Check each line of the entries below for the string "énergétique"; copy every line where it appears.

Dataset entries

+ + + +

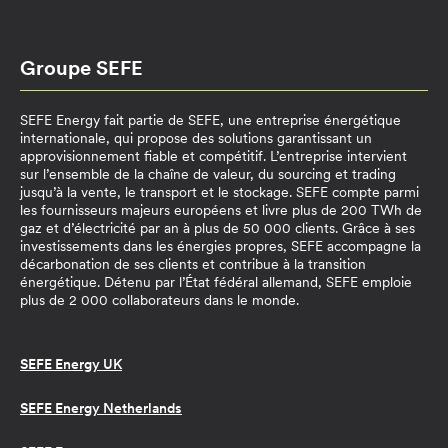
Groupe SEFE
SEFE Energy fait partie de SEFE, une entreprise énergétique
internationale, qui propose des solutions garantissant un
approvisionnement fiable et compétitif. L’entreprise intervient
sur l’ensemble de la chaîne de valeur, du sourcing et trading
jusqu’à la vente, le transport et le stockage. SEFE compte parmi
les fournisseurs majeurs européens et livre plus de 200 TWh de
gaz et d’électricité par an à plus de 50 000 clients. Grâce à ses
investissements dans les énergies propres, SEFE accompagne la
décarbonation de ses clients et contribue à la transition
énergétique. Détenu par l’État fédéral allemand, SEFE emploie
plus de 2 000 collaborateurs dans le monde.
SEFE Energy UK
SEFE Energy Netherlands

+ + + +

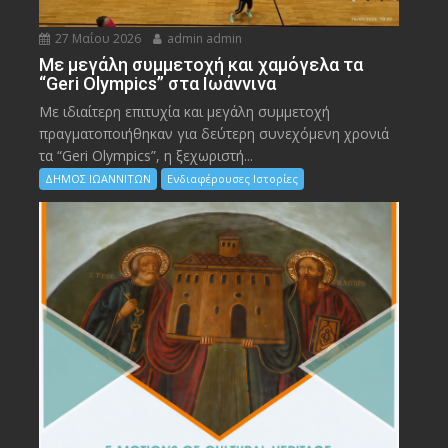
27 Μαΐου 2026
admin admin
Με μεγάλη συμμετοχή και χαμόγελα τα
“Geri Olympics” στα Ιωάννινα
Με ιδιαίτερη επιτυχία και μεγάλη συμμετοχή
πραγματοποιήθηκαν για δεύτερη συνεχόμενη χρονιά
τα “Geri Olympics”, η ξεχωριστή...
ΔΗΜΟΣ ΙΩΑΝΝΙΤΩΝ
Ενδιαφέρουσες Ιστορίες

+ + + +

- OUTPUT FOR THIS TASK -
SEFE Energy fait partie de SEFE, une entreprise énergétique
énergétique. Détenu par l’État fédéral allemand, SEFE emploie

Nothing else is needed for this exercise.